------ Data lines ------
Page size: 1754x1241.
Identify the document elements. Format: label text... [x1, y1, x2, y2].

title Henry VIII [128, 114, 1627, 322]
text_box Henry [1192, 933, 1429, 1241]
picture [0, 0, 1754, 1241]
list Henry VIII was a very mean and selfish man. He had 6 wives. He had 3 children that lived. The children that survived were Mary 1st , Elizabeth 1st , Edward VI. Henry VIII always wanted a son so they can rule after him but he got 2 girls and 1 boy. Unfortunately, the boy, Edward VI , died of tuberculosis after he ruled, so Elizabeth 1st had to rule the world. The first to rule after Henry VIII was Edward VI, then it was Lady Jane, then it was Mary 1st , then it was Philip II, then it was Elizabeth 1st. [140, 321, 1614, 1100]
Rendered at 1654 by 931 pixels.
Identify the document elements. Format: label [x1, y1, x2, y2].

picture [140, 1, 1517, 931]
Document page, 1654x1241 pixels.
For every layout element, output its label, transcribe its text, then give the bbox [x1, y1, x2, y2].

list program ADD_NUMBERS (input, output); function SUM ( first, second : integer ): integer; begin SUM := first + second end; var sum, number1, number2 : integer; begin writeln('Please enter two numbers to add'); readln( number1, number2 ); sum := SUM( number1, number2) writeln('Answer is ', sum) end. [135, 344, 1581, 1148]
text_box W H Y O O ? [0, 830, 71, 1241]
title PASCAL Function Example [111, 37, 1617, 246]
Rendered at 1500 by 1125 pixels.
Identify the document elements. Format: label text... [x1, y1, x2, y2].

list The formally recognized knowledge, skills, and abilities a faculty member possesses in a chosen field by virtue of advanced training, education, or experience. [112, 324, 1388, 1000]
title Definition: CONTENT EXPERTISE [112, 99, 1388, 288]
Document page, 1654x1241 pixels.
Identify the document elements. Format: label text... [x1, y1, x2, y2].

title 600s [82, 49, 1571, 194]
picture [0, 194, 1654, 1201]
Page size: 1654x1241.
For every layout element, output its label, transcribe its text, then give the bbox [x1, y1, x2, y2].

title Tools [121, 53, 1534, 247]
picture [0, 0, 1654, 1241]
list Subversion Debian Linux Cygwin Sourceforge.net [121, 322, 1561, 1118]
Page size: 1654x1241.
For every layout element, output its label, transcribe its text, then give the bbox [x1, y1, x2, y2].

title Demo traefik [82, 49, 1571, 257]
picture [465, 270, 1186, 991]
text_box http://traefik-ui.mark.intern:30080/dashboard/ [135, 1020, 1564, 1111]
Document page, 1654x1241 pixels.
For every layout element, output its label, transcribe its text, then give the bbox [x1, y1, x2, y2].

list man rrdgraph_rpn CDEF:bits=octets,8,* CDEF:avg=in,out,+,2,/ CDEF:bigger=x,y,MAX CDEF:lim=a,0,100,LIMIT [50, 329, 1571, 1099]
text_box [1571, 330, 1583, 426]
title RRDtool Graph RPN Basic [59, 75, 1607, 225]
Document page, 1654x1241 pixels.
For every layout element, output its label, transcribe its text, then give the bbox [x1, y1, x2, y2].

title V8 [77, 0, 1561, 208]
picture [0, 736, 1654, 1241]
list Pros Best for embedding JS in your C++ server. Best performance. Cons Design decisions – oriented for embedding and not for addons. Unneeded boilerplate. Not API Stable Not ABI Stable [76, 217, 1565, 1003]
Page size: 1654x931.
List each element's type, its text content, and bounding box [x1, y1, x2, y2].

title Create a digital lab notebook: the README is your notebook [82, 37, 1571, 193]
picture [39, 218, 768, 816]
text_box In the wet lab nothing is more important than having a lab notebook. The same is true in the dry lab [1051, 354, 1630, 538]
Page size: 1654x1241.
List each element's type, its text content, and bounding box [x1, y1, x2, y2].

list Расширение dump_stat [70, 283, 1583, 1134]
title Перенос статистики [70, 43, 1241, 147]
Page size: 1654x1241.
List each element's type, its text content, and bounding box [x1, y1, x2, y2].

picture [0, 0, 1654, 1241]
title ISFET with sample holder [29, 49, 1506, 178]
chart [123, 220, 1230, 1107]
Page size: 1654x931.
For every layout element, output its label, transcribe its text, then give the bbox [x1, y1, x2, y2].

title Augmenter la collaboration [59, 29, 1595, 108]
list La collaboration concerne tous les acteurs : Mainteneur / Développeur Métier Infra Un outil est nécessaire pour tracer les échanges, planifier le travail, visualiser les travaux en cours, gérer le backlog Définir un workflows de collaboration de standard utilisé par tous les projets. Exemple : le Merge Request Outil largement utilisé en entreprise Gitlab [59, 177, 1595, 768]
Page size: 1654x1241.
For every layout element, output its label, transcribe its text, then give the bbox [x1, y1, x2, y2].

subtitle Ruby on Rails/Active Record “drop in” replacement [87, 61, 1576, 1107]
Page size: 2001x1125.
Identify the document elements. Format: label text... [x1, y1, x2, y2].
------
■ **Task to complete**: Format the lines from the line containing "Page size: 2001x1125." through the end of the listing as a JSON list of strings, one string per line, leaving out any blank lines.

■ **Solution for this task**:
[
  "Page size: 2001x1125.",
  "Identify the document elements. Format: label text... [x1, y1, x2, y2]."
]